Me and the Frenchman Pierre had an easy enough time pretending not to speak English or Chinese. Brandon spit out a few French phrases he learned from his mother when he was a boy. So finally the young and excited waiter turned to the Japanese, Ryouta, hoping to get some sort of response in Chinese, but was once again halted with another language barrier.
After hours of playing Liar's Dice, a mixed Nanjing/France rules version, with each person taking a drink from the bottle as a penalty, we finally finished it. By that time it was just us four in the bar with two of the workers also sitting at our table waiting for us to finish so they could close and go home. It was almost 1:30am and that is when the hostel locked its doors. We walked through the ancient city of Lijiang back to the hostel and got there just two minutes after the closed the door. They workers inside were still awake and were obliged to let us in. Brandon's and my room was on the second floor and Pierre and Ryouta were on the first. Our goodbye was very short and emotionless. It just goes to show when traveling you can meet a multitude of people and become great companions very fast, but when it is time to go your separate ways, your relationship with each other can seems almost meaningless.

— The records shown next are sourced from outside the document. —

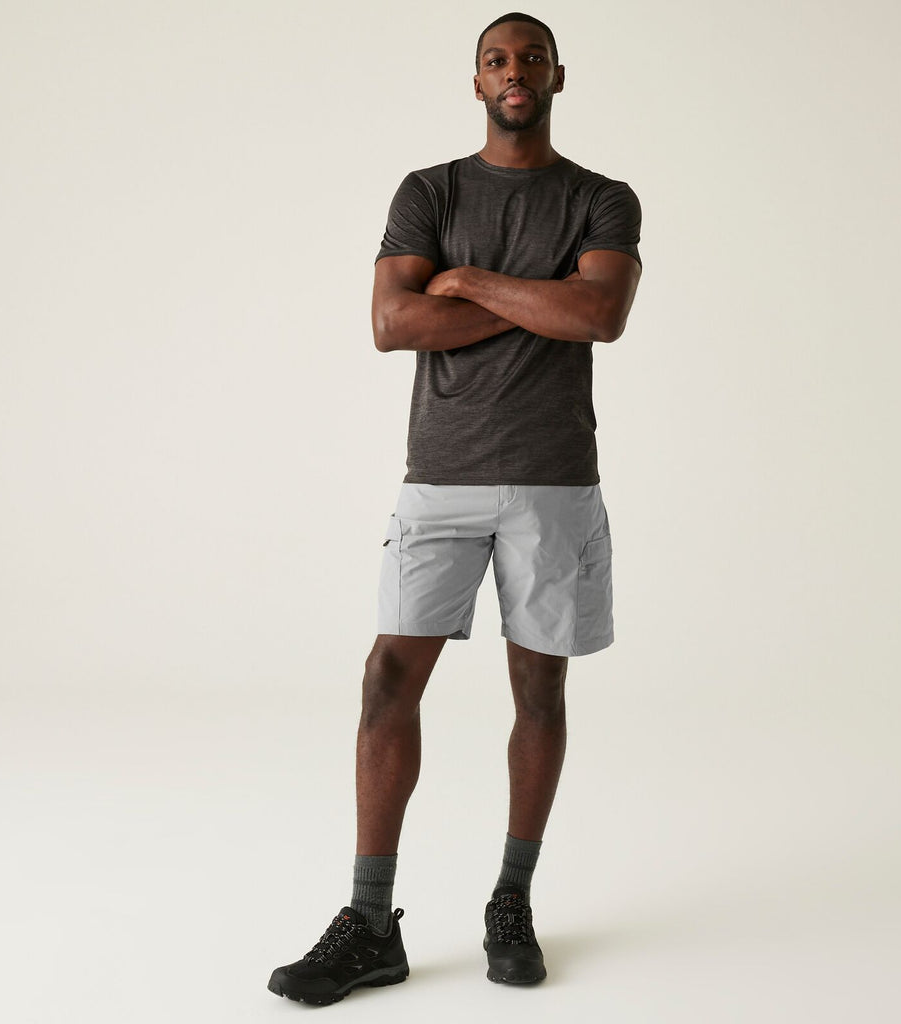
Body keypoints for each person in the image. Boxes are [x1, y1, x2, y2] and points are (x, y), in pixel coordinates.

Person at [268, 11, 641, 1005]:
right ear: (475, 81)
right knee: (387, 678)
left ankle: (511, 900)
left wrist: (469, 280)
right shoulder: (428, 191)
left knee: (539, 691)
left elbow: (598, 314)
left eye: (530, 57)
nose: (514, 71)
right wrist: (539, 298)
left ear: (557, 75)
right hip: (439, 474)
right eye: (495, 60)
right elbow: (394, 322)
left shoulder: (600, 198)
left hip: (553, 477)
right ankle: (369, 922)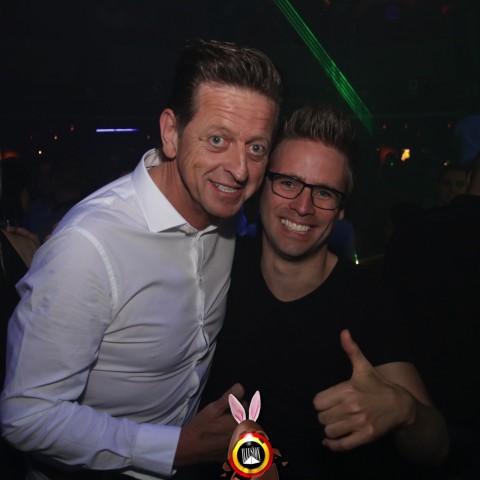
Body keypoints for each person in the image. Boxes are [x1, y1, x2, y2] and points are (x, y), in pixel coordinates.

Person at [0, 38, 284, 480]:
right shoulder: (89, 247)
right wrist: (175, 448)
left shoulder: (227, 216)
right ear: (171, 133)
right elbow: (27, 415)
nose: (240, 169)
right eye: (217, 139)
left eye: (257, 148)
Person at [196, 104, 449, 480]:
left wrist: (405, 411)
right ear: (261, 185)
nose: (302, 207)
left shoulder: (367, 300)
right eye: (288, 183)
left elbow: (436, 447)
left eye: (325, 193)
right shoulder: (214, 263)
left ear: (342, 209)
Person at [383, 152, 480, 479]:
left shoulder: (414, 232)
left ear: (469, 180)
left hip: (419, 407)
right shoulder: (418, 228)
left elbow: (385, 317)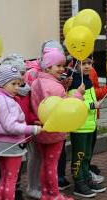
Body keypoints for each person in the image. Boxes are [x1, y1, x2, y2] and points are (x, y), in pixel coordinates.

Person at [31, 46, 85, 200]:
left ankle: (45, 194)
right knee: (52, 164)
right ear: (48, 67)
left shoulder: (36, 83)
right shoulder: (55, 87)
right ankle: (55, 194)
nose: (62, 69)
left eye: (63, 65)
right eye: (58, 66)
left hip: (41, 129)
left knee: (45, 163)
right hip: (55, 131)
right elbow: (64, 107)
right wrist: (77, 94)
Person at [0, 64, 42, 200]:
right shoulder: (6, 101)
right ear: (1, 83)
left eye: (18, 83)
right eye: (13, 84)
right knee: (11, 179)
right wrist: (32, 129)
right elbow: (10, 126)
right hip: (11, 145)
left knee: (5, 177)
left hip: (1, 144)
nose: (17, 87)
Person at [68, 57, 106, 198]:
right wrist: (91, 105)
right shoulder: (73, 82)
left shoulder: (88, 80)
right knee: (79, 156)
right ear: (76, 65)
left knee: (87, 155)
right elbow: (72, 103)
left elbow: (90, 98)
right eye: (83, 63)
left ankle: (86, 179)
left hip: (90, 124)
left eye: (89, 63)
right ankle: (79, 183)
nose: (87, 66)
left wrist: (95, 102)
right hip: (79, 127)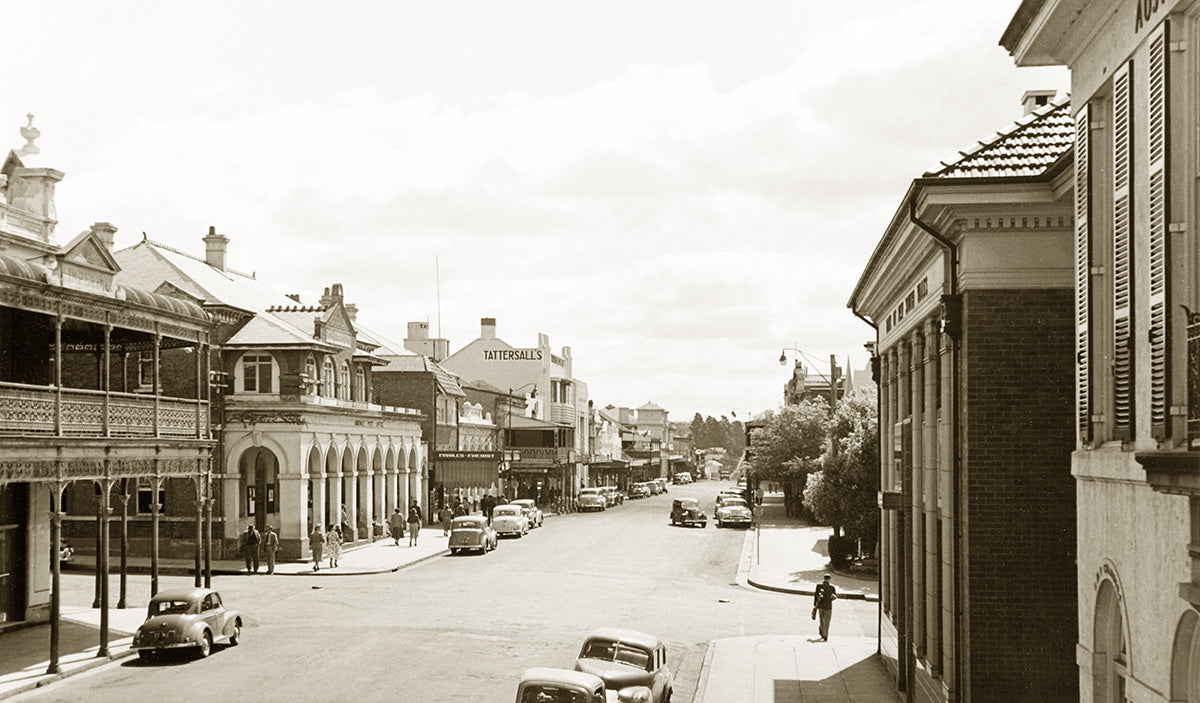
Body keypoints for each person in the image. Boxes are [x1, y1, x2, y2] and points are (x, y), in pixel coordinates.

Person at [813, 574, 837, 641]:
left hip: (821, 606)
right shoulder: (831, 588)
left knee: (822, 621)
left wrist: (815, 605)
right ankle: (825, 635)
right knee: (827, 621)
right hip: (828, 606)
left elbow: (816, 595)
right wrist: (833, 597)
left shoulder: (819, 586)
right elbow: (834, 596)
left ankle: (823, 634)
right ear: (829, 579)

The next morning we woke up around 10am, which is sleeping in by our standards. Although we don't have to work on the weekends at GEC, we feel pretty useless while the other staff are awake making breakfast and cleaning Saturday and Sunday mornings. We lost our 10 kuai deposit on the room plus had to pay an extra two kuai for two beers we got the night before. We didn't have exact change at that time and they couldn't break an hundred kuai bill. Brandon found out the week before while trying to buy an ice cream with an hundred kuai bill that they would just give it to him for free.
We left the hostel and headed to Prague Cafe again. My head hurt and my stomach was sore and I needed coffee and food in me before we rode back to Lashihai for a day of work making food and beds and cleaning up in preparation for the students from Yale University and the Yali middle school that were coming to GEC the next night.